(Stored data entries)
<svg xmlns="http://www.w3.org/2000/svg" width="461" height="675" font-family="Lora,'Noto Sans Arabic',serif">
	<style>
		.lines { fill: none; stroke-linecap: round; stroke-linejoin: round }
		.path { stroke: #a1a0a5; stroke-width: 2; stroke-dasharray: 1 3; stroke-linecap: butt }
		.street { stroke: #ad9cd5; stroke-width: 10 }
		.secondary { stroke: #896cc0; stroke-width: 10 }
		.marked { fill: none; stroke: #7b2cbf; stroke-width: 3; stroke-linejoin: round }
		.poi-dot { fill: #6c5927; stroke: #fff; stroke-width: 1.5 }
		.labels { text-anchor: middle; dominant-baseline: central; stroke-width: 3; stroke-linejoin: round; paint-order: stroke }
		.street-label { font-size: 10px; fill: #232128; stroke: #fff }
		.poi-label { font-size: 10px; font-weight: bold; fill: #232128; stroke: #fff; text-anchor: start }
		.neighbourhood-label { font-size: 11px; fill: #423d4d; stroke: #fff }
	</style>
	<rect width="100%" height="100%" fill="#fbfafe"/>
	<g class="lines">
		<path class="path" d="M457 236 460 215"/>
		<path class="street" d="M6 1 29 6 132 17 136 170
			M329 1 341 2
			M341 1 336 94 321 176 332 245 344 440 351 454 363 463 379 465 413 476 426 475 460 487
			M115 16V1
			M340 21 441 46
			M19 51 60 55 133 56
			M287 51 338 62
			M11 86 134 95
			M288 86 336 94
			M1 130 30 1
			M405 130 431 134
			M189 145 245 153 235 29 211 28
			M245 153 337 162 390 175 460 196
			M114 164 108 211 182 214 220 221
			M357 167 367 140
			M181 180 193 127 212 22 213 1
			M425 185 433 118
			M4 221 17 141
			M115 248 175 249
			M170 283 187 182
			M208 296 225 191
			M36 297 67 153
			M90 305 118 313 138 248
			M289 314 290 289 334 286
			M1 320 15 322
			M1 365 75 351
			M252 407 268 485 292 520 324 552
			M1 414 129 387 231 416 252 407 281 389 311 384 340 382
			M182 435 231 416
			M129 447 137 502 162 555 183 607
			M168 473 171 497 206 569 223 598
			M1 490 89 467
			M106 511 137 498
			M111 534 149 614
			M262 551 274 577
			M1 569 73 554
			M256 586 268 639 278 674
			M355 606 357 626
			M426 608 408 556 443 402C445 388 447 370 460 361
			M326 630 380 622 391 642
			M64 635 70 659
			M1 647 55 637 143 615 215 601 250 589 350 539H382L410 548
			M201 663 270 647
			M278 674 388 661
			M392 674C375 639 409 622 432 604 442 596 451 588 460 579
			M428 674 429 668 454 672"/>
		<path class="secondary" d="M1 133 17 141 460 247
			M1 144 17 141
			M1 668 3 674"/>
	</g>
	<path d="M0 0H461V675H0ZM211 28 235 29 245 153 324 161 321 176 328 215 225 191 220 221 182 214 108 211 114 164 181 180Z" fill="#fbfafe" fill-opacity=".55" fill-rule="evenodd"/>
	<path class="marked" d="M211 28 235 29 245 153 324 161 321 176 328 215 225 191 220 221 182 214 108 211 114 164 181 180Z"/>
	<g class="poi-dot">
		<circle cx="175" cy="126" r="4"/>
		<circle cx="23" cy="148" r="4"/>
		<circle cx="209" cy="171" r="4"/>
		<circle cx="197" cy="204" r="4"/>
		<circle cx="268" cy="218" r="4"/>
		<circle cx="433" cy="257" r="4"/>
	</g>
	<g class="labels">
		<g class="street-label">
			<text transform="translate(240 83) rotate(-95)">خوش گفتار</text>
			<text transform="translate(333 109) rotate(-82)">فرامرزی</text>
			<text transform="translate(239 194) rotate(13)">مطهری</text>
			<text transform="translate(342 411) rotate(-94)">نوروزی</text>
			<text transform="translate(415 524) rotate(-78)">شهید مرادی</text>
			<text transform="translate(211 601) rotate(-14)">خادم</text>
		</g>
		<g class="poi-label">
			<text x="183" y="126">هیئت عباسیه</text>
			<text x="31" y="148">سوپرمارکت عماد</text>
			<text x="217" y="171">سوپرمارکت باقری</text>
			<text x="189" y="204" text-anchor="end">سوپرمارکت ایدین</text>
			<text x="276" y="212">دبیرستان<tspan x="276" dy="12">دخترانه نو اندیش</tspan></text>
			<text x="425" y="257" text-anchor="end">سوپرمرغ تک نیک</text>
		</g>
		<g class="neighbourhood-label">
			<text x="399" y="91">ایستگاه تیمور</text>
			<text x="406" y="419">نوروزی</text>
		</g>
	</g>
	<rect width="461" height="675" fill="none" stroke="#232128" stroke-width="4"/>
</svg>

** What is expected **
Would you return every line of the data above exactly?

** Response for this exercise **
<svg xmlns="http://www.w3.org/2000/svg" width="461" height="675" font-family="Lora,'Noto Sans Arabic',serif">
	<style>
		.lines { fill: none; stroke-linecap: round; stroke-linejoin: round }
		.path { stroke: #a1a0a5; stroke-width: 2; stroke-dasharray: 1 3; stroke-linecap: butt }
		.street { stroke: #ad9cd5; stroke-width: 10 }
		.secondary { stroke: #896cc0; stroke-width: 10 }
		.marked { fill: none; stroke: #7b2cbf; stroke-width: 3; stroke-linejoin: round }
		.poi-dot { fill: #6c5927; stroke: #fff; stroke-width: 1.5 }
		.labels { text-anchor: middle; dominant-baseline: central; stroke-width: 3; stroke-linejoin: round; paint-order: stroke }
		.street-label { font-size: 10px; fill: #232128; stroke: #fff }
		.poi-label { font-size: 10px; font-weight: bold; fill: #232128; stroke: #fff; text-anchor: start }
		.neighbourhood-label { font-size: 11px; fill: #423d4d; stroke: #fff }
	</style>
	<rect width="100%" height="100%" fill="#fbfafe"/>
	<g class="lines">
		<path class="path" d="M457 236 460 215"/>
		<path class="street" d="M6 1 29 6 132 17 136 170
			M329 1 341 2
			M341 1 336 94 321 176 332 245 344 440 351 454 363 463 379 465 413 476 426 475 460 487
			M115 16V1
			M340 21 441 46
			M19 51 60 55 133 56
			M287 51 338 62
			M11 86 134 95
			M288 86 336 94
			M1 130 30 1
			M405 130 431 134
			M189 145 245 153 235 29 211 28
			M245 153 337 162 390 175 460 196
			M114 164 108 211 182 214 220 221
			M357 167 367 140
			M181 180 193 127 212 22 213 1
			M425 185 433 118
			M4 221 17 141
			M115 248 175 249
			M170 283 187 182
			M208 296 225 191
			M36 297 67 153
			M90 305 118 313 138 248
			M289 314 290 289 334 286
			M1 320 15 322
			M1 365 75 351
			M252 407 268 485 292 520 324 552
			M1 414 129 387 231 416 252 407 281 389 311 384 340 382
			M182 435 231 416
			M129 447 137 502 162 555 183 607
			M168 473 171 497 206 569 223 598
			M1 490 89 467
			M106 511 137 498
			M111 534 149 614
			M262 551 274 577
			M1 569 73 554
			M256 586 268 639 278 674
			M355 606 357 626
			M426 608 408 556 443 402C445 388 447 370 460 361
			M326 630 380 622 391 642
			M64 635 70 659
			M1 647 55 637 143 615 215 601 250 589 350 539H382L410 548
			M201 663 270 647
			M278 674 388 661
			M392 674C375 639 409 622 432 604 442 596 451 588 460 579
			M428 674 429 668 454 672"/>
		<path class="secondary" d="M1 133 17 141 460 247
			M1 144 17 141
			M1 668 3 674"/>
	</g>
	<path d="M0 0H461V675H0ZM211 28 235 29 245 153 324 161 321 176 328 215 225 191 220 221 182 214 108 211 114 164 181 180Z" fill="#fbfafe" fill-opacity=".55" fill-rule="evenodd"/>
	<path class="marked" d="M211 28 235 29 245 153 324 161 321 176 328 215 225 191 220 221 182 214 108 211 114 164 181 180Z"/>
	<g class="poi-dot">
		<circle cx="175" cy="126" r="4"/>
		<circle cx="23" cy="148" r="4"/>
		<circle cx="209" cy="171" r="4"/>
		<circle cx="197" cy="204" r="4"/>
		<circle cx="268" cy="218" r="4"/>
		<circle cx="433" cy="257" r="4"/>
	</g>
	<g class="labels">
		<g class="street-label">
			<text transform="translate(240 83) rotate(-95)">خوش گفتار</text>
			<text transform="translate(333 109) rotate(-82)">فرامرزی</text>
			<text transform="translate(239 194) rotate(13)">مطهری</text>
			<text transform="translate(342 411) rotate(-94)">نوروزی</text>
			<text transform="translate(415 524) rotate(-78)">شهید مرادی</text>
			<text transform="translate(211 601) rotate(-14)">خادم</text>
		</g>
		<g class="poi-label">
			<text x="183" y="126">هیئت عباسیه</text>
			<text x="31" y="148">سوپرمارکت عماد</text>
			<text x="217" y="171">سوپرمارکت باقری</text>
			<text x="189" y="204" text-anchor="end">سوپرمارکت ایدین</text>
			<text x="276" y="212">دبیرستان<tspan x="276" dy="12">دخترانه نو اندیش</tspan></text>
			<text x="425" y="257" text-anchor="end">سوپرمرغ تک نیک</text>
		</g>
		<g class="neighbourhood-label">
			<text x="399" y="91">ایستگاه تیمور</text>
			<text x="406" y="419">نوروزی</text>
		</g>
	</g>
	<rect width="461" height="675" fill="none" stroke="#232128" stroke-width="4"/>
</svg>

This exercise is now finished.